__Task goal__
Tally the lines of these entries that include "Normal"; respond with only that tally.

__Exercise material__
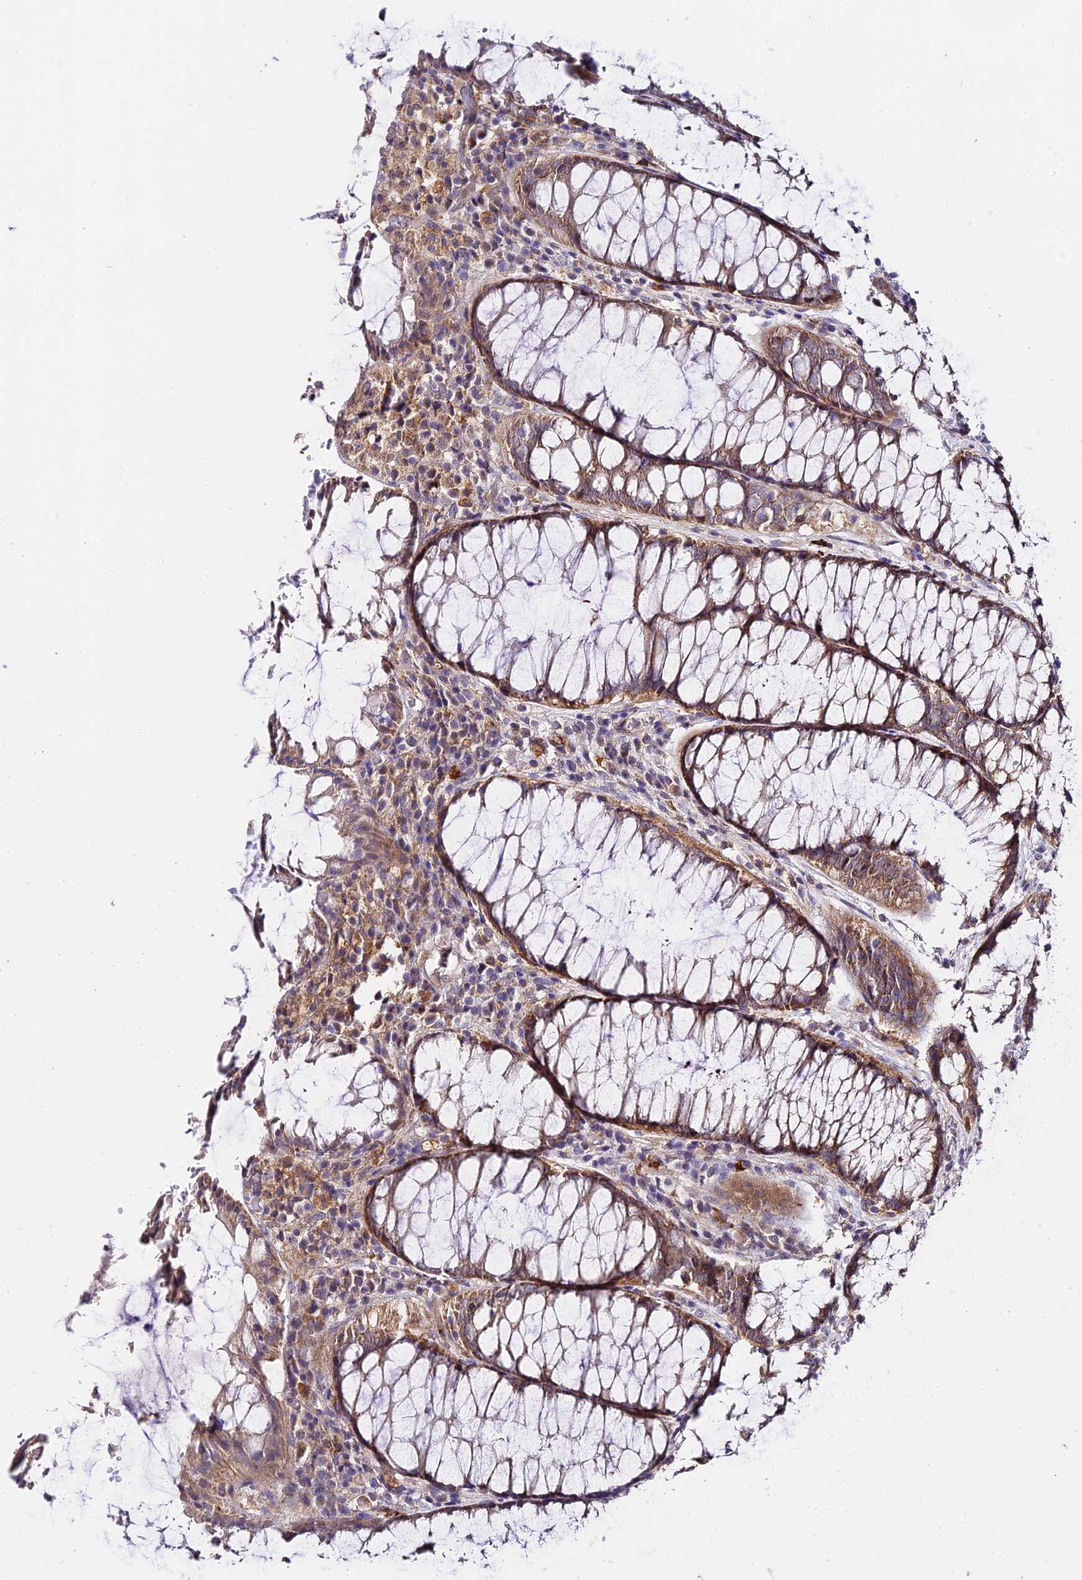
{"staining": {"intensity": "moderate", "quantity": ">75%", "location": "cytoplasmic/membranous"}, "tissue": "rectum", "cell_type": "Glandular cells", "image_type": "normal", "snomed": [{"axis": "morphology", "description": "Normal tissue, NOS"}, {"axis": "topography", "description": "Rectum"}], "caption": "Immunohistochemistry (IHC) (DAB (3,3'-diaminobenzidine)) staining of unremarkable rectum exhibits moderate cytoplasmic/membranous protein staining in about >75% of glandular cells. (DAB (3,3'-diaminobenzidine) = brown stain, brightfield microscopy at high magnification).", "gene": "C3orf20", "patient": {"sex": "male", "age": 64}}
==
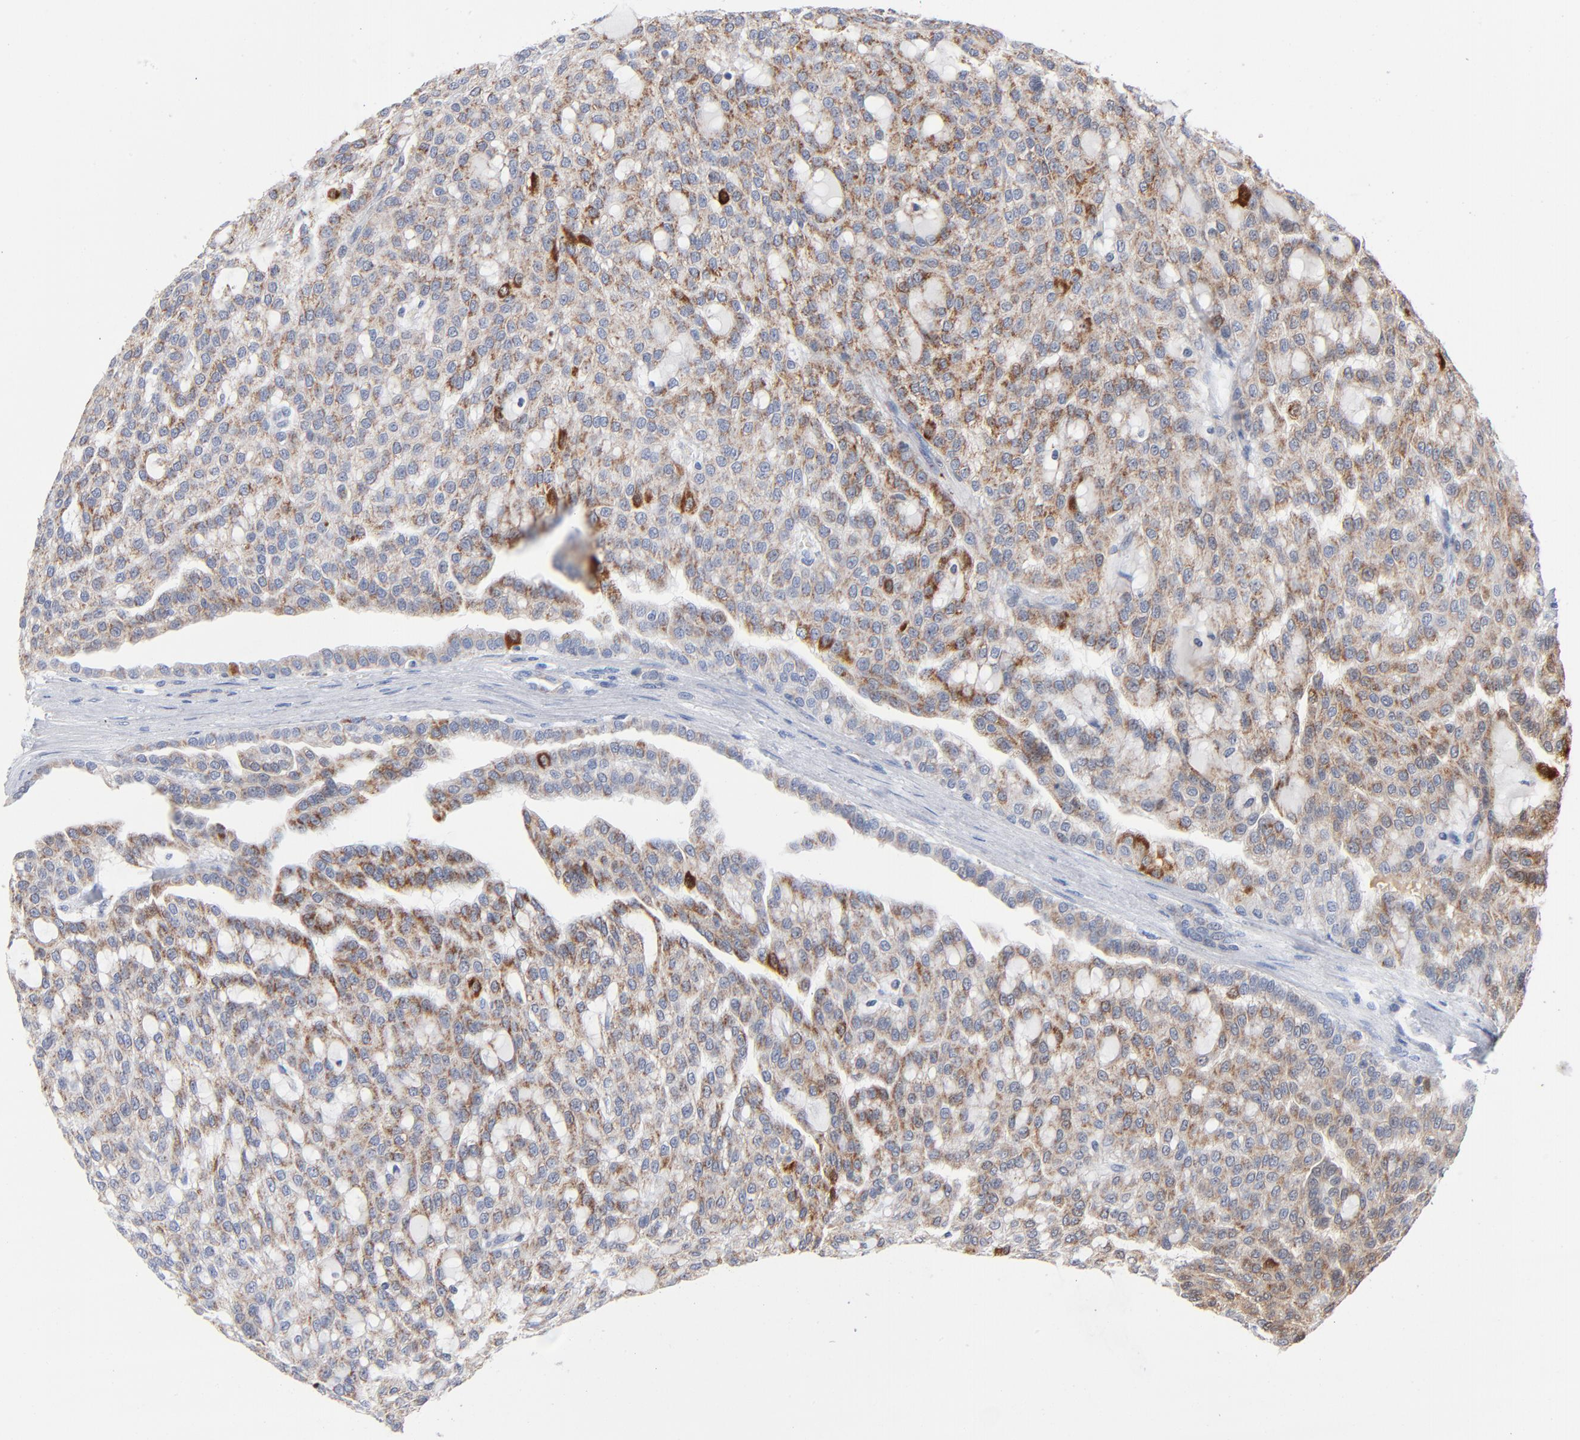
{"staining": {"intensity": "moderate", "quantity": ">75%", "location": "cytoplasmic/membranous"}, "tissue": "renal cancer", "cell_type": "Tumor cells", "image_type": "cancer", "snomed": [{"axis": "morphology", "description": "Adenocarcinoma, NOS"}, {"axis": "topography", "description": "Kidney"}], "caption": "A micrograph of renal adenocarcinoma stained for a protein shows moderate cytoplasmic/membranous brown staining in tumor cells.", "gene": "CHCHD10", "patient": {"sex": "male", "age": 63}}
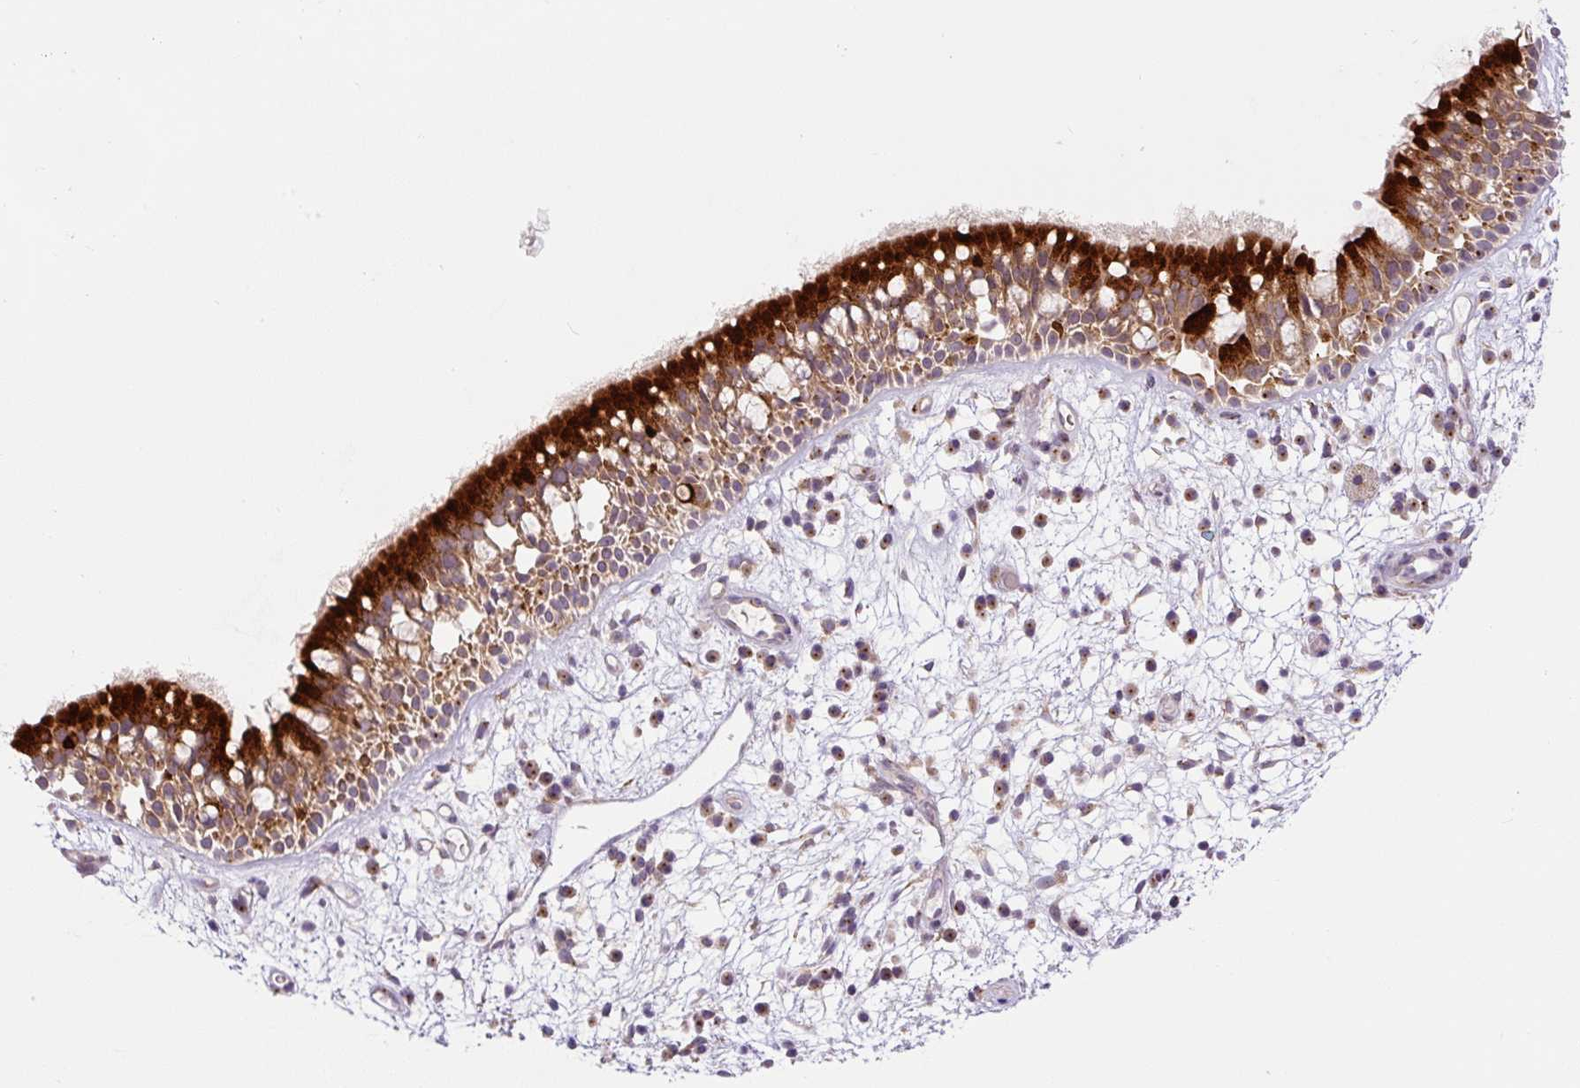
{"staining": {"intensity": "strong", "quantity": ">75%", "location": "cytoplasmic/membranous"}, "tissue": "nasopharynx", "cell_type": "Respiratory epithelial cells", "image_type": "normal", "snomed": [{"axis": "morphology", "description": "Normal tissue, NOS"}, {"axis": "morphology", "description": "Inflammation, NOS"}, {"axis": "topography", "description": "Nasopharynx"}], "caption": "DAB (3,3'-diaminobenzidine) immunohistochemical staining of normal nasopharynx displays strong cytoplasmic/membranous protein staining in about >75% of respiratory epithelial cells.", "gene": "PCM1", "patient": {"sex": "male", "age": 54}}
==
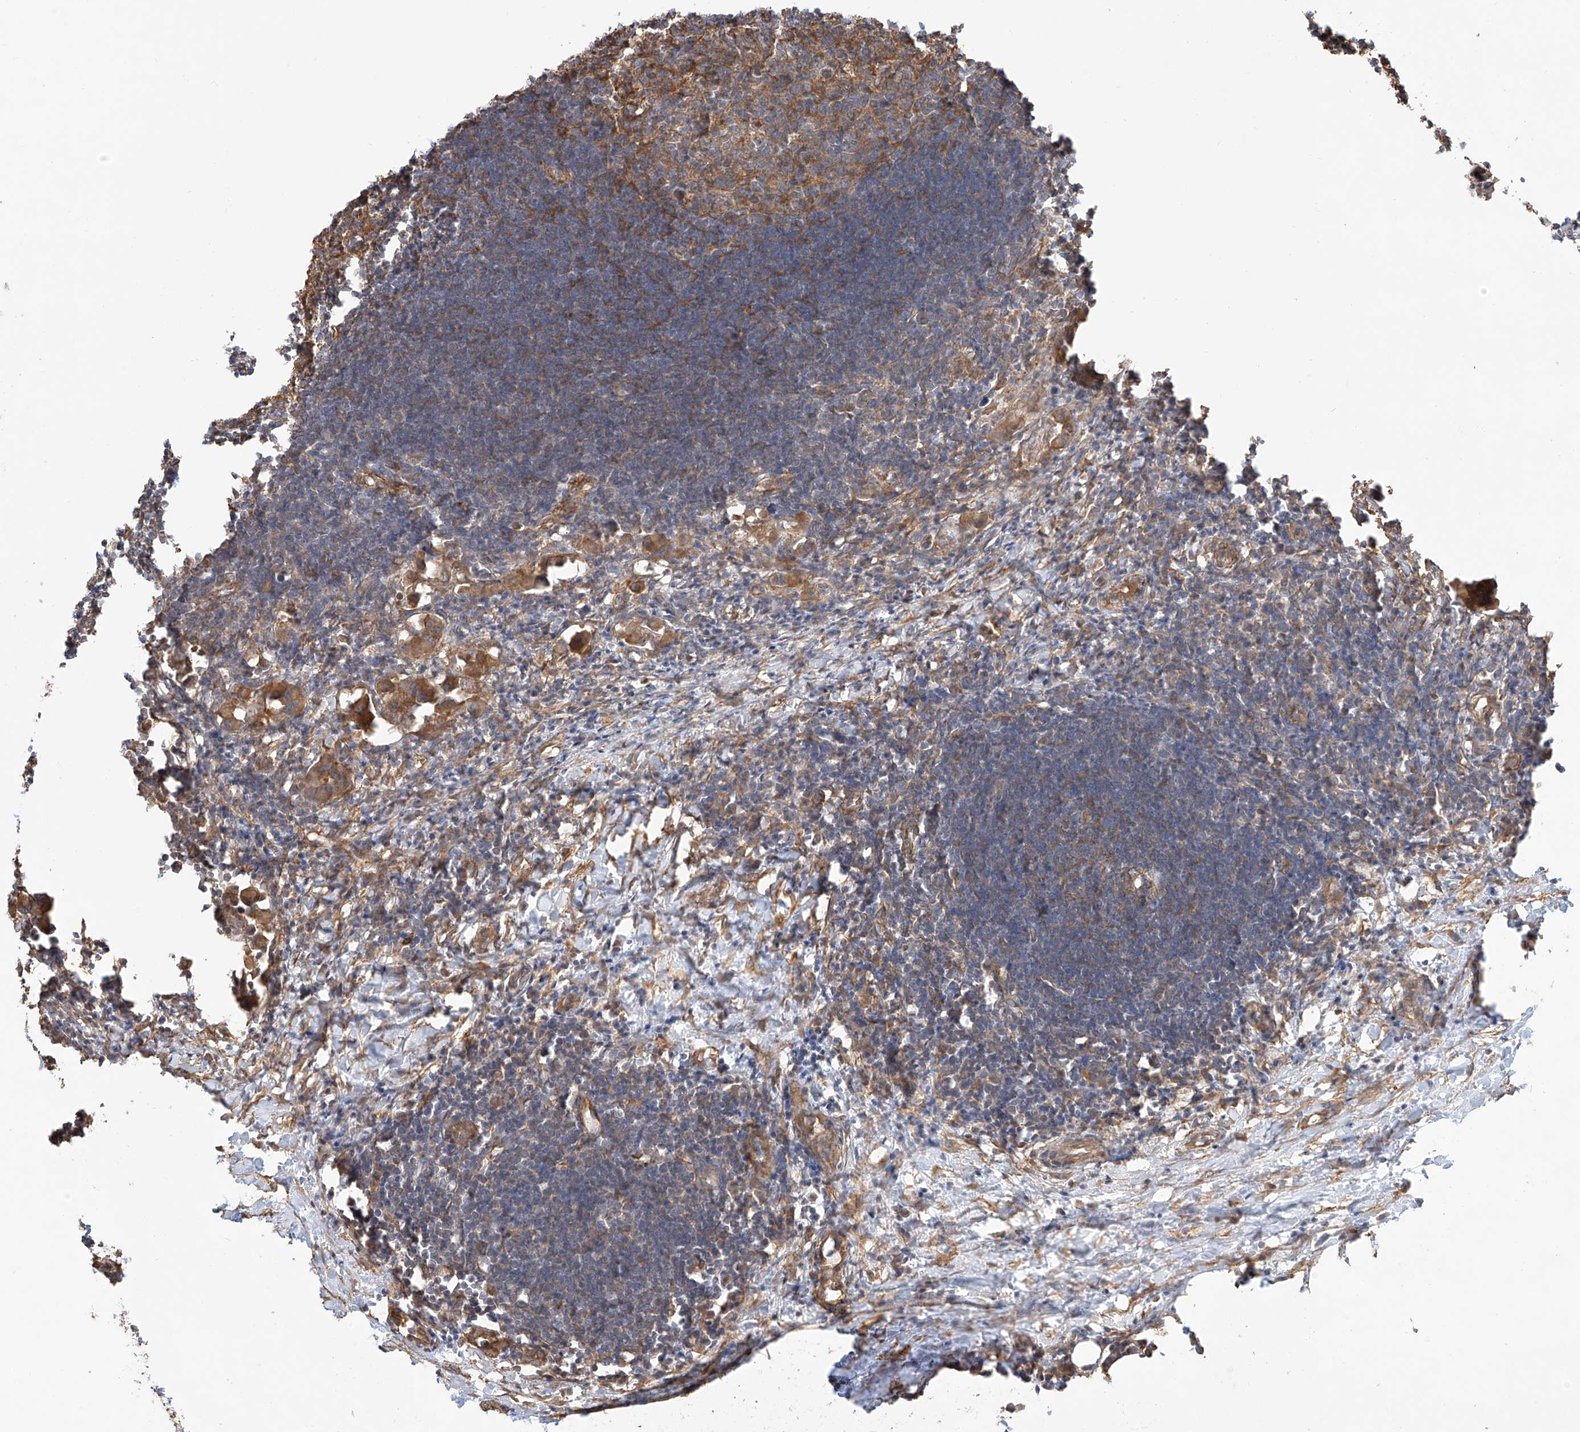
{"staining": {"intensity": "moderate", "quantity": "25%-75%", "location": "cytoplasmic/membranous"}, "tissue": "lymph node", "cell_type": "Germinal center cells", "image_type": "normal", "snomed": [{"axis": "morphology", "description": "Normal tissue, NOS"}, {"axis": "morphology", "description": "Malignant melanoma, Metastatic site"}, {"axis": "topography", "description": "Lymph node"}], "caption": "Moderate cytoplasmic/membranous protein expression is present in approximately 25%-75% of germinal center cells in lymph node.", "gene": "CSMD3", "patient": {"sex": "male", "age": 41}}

__Result for this task__
3